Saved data
= Beginning of Section =

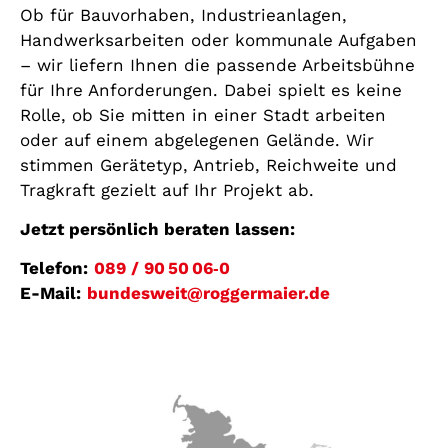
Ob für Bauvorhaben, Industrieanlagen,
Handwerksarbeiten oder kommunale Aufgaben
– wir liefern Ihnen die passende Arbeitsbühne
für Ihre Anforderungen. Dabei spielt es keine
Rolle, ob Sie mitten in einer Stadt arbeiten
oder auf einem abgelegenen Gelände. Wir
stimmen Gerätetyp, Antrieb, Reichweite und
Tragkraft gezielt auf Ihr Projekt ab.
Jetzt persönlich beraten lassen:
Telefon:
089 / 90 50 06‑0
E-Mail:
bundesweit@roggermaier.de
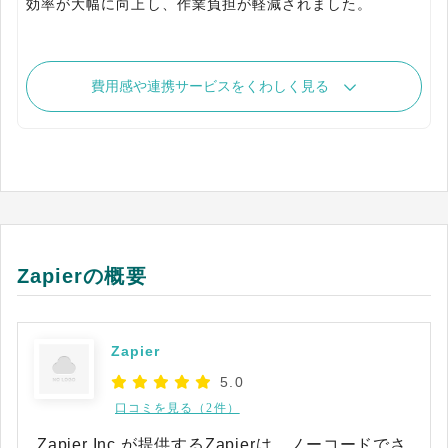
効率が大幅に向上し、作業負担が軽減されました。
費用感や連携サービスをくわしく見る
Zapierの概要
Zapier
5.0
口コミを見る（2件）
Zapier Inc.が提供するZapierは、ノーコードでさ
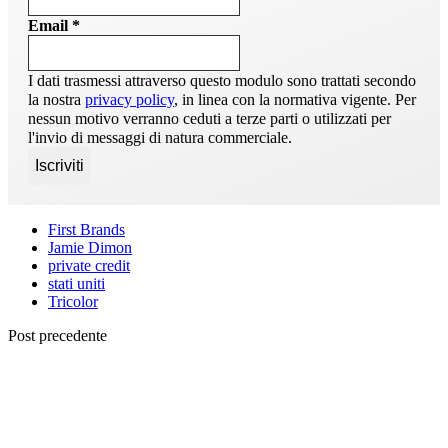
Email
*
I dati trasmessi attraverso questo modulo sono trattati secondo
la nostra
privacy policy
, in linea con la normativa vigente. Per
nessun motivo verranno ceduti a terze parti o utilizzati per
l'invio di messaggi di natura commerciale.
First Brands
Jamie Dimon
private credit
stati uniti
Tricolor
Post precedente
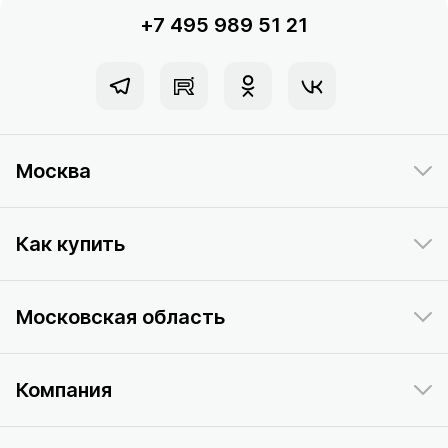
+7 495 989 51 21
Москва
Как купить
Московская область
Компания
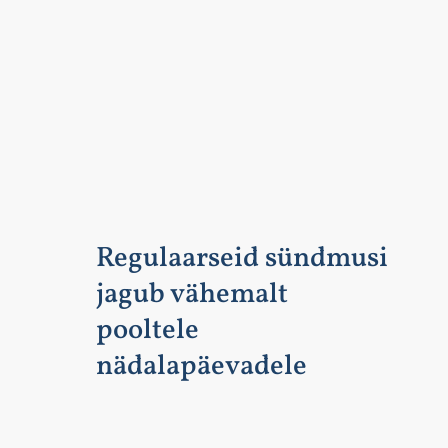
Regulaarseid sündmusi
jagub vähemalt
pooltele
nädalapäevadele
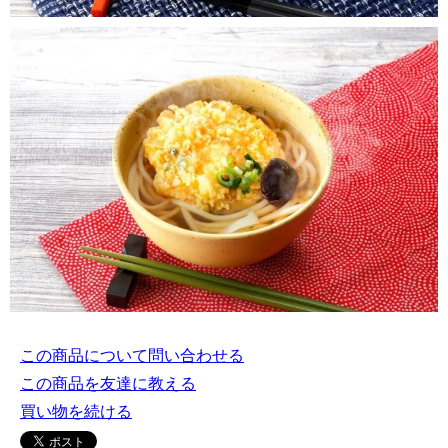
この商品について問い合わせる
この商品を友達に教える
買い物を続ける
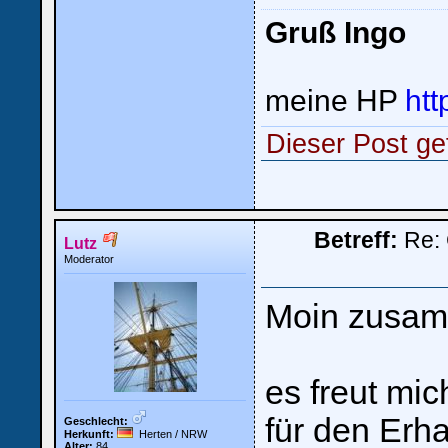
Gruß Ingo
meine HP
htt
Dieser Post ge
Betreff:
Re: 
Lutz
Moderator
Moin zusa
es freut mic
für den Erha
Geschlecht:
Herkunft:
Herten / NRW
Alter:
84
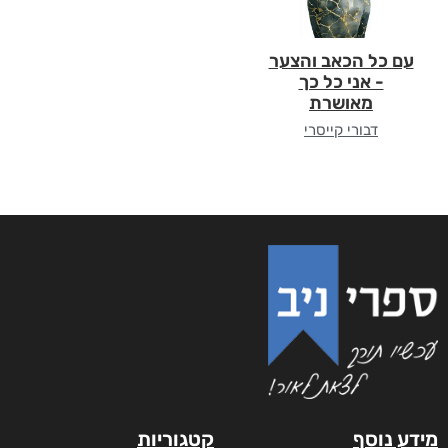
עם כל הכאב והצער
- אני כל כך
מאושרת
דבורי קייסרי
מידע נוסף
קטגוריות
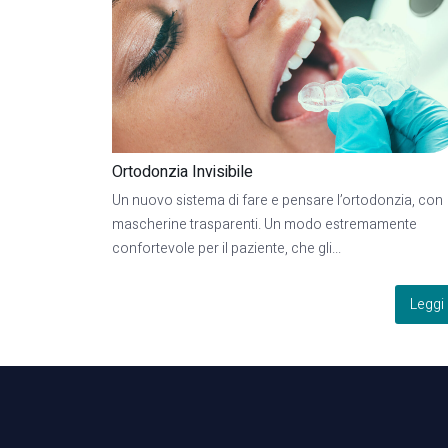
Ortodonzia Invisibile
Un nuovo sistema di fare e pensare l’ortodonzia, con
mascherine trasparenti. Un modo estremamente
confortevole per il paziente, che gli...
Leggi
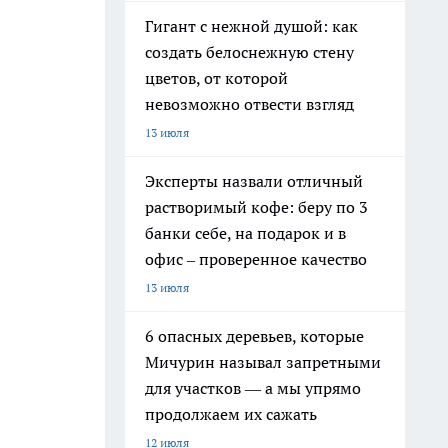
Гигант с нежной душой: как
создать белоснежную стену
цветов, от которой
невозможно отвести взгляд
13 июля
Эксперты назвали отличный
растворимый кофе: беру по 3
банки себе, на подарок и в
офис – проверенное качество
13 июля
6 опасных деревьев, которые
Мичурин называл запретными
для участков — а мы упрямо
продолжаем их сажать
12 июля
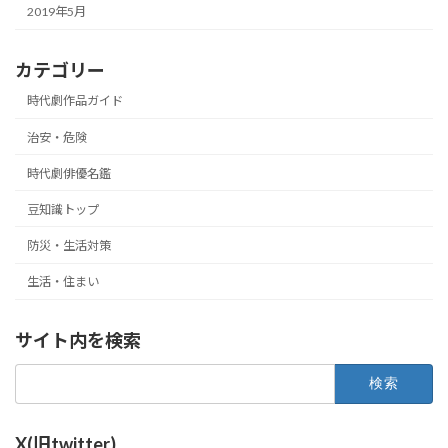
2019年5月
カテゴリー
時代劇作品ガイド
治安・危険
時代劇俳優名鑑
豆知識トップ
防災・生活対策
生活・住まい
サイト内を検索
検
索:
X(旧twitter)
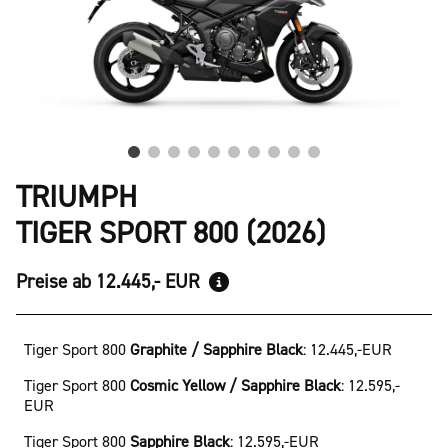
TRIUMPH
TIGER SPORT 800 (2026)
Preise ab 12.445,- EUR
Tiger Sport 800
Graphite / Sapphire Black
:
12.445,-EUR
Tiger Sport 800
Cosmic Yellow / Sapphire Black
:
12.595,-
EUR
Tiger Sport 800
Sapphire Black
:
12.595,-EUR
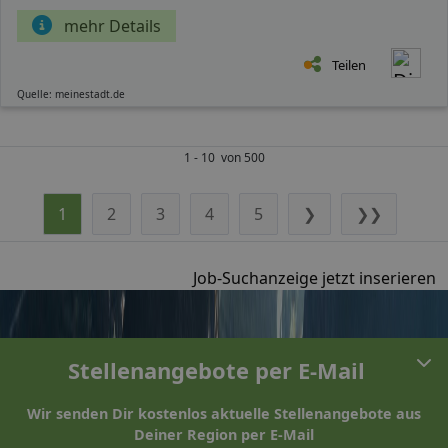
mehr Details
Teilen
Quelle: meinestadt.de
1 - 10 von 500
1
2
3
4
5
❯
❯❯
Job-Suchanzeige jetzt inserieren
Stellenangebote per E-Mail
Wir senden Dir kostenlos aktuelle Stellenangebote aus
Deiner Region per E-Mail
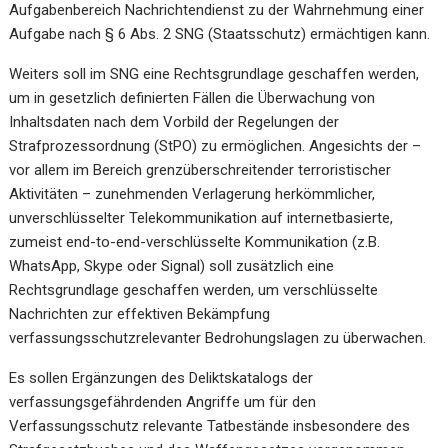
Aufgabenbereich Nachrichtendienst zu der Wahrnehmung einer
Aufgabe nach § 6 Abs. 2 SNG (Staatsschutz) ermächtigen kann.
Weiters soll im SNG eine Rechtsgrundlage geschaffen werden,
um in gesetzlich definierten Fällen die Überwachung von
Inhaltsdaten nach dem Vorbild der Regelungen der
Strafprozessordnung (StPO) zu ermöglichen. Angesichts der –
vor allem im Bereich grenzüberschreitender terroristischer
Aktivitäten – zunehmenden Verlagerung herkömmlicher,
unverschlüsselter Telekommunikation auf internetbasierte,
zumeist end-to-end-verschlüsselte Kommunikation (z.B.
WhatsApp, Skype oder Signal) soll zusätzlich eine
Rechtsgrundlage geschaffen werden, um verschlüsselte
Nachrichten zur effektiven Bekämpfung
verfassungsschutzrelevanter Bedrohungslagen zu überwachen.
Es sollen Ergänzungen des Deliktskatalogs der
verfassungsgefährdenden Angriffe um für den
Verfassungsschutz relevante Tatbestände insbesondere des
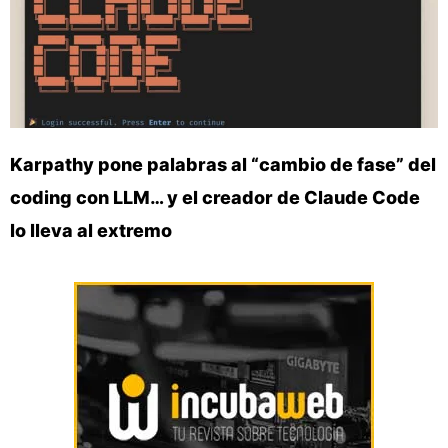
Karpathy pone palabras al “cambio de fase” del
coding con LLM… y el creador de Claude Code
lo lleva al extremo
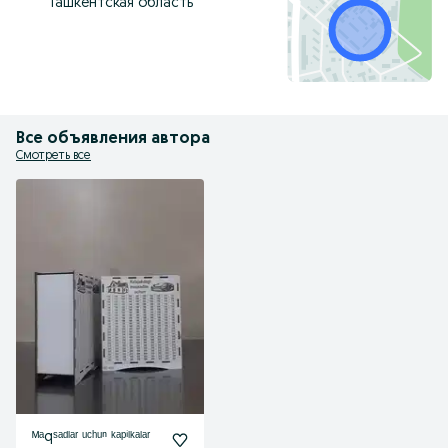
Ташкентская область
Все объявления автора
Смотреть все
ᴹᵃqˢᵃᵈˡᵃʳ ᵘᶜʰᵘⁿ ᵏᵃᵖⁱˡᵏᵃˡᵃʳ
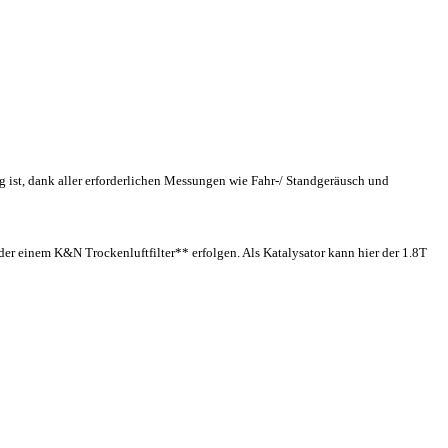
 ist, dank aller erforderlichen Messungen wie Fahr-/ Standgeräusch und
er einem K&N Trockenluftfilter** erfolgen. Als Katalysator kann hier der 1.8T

= End of Section =

Copy out every line of text from the entries above, word for word, and leave out the pictures.

Ob für Bauvorhaben, Industrieanlagen,
Handwerksarbeiten oder kommunale Aufgaben
– wir liefern Ihnen die passende Arbeitsbühne
für Ihre Anforderungen. Dabei spielt es keine
Rolle, ob Sie mitten in einer Stadt arbeiten
oder auf einem abgelegenen Gelände. Wir
stimmen Gerätetyp, Antrieb, Reichweite und
Tragkraft gezielt auf Ihr Projekt ab.
Jetzt persönlich beraten lassen:
Telefon:
089 / 90 50 06‑0
E-Mail:
bundesweit@roggermaier.de
効率が大幅に向上し、作業負担が軽減されました。
費用感や連携サービスをくわしく見る
Zapierの概要
Zapier
5.0
口コミを見る（2件）
Zapier Inc.が提供するZapierは、ノーコードでさ
Email
*
I dati trasmessi attraverso questo modulo sono trattati secondo
la nostra
privacy policy
, in linea con la normativa vigente. Per
nessun motivo verranno ceduti a terze parti o utilizzati per
l'invio di messaggi di natura commerciale.
First Brands
Jamie Dimon
private credit
stati uniti
Tricolor
Post precedente
+7 495 989 51 21
Москва
Как купить
Московская область
Компания
Regulaarseid sündmusi
jagub vähemalt
pooltele
nädalapäevadele
この商品について問い合わせる
この商品を友達に教える
買い物を続ける
Gruß Ingo
meine HP
htt
Dieser Post ge
Betreff:
Re: 
Lutz
Moderator
Moin zusa
es freut mic
für den Erha
Geschlecht:
Herkunft:
Herten / NRW
Alter:
84
עם כל הכאב והצער
- אני כל כך
מאושרת
דבורי קייסרי
מידע נוסף
קטגוריות
Ortodonzia Invisibile
Un nuovo sistema di fare e pensare l’ortodonzia, con
mascherine trasparenti. Un modo estremamente
confortevole per il paziente, che gli...
Leggi
Гигант с нежной душой: как
создать белоснежную стену
цветов, от которой
невозможно отвести взгляд
13 июля
Эксперты назвали отличный
растворимый кофе: беру по 3
банки себе, на подарок и в
офис – проверенное качество
13 июля
6 опасных деревьев, которые
Мичурин называл запретными
для участков — а мы упрямо
продолжаем их сажать
12 июля
2019年5月
カテゴリー
時代劇作品ガイド
治安・危険
時代劇俳優名鑑
豆知識トップ
防災・生活対策
生活・住まい
サイト内を検索
検
索:
X(旧twitter)
TRIUMPH
TIGER SPORT 800 (2026)
Preise ab 12.445,- EUR
Tiger Sport 800
Graphite / Sapphire Black
:
12.445,-EUR
Tiger Sport 800
Cosmic Yellow / Sapphire Black
:
12.595,-
EUR
Tiger Sport 800
Sapphire Black
:
12.595,-EUR
mehr Details
Teilen
Quelle: meinestadt.de
1 - 10 von 500
1
2
3
4
5
❯
❯❯
Job-Suchanzeige jetzt inserieren
Stellenangebote per E-Mail
Wir senden Dir kostenlos aktuelle Stellenangebote aus
Deiner Region per E-Mail
Aufgabenbereich Nachrichtendienst zu der Wahrnehmung einer
Aufgabe nach § 6 Abs. 2 SNG (Staatsschutz) ermächtigen kann.
Weiters soll im SNG eine Rechtsgrundlage geschaffen werden,
um in gesetzlich definierten Fällen die Überwachung von
Inhaltsdaten nach dem Vorbild der Regelungen der
Strafprozessordnung (StPO) zu ermöglichen. Angesichts der –
vor allem im Bereich grenzüberschreitender terroristischer
Aktivitäten – zunehmenden Verlagerung herkömmlicher,
unverschlüsselter Telekommunikation auf internetbasierte,
zumeist end-to-end-verschlüsselte Kommunikation (z.B.
WhatsApp, Skype oder Signal) soll zusätzlich eine
Rechtsgrundlage geschaffen werden, um verschlüsselte
Nachrichten zur effektiven Bekämpfung
verfassungsschutzrelevanter Bedrohungslagen zu überwachen.
Es sollen Ergänzungen des Deliktskatalogs der
verfassungsgefährdenden Angriffe um für den
Verfassungsschutz relevante Tatbestände insbesondere des
Karpathy pone palabras al “cambio de fase” del
coding con LLM… y el creador de Claude Code
lo lleva al extremo
Ташкентская область
Все объявления автора
Смотреть все
ᴹᵃqˢᵃᵈˡᵃʳ ᵘᶜʰᵘⁿ ᵏᵃᵖⁱˡᵏᵃˡᵃʳ
 ist, dank aller erforderlichen Messungen wie Fahr-/ Standgeräusch und
er einem K&N Trockenluftfilter** erfolgen. Als Katalysator kann hier der 1.8T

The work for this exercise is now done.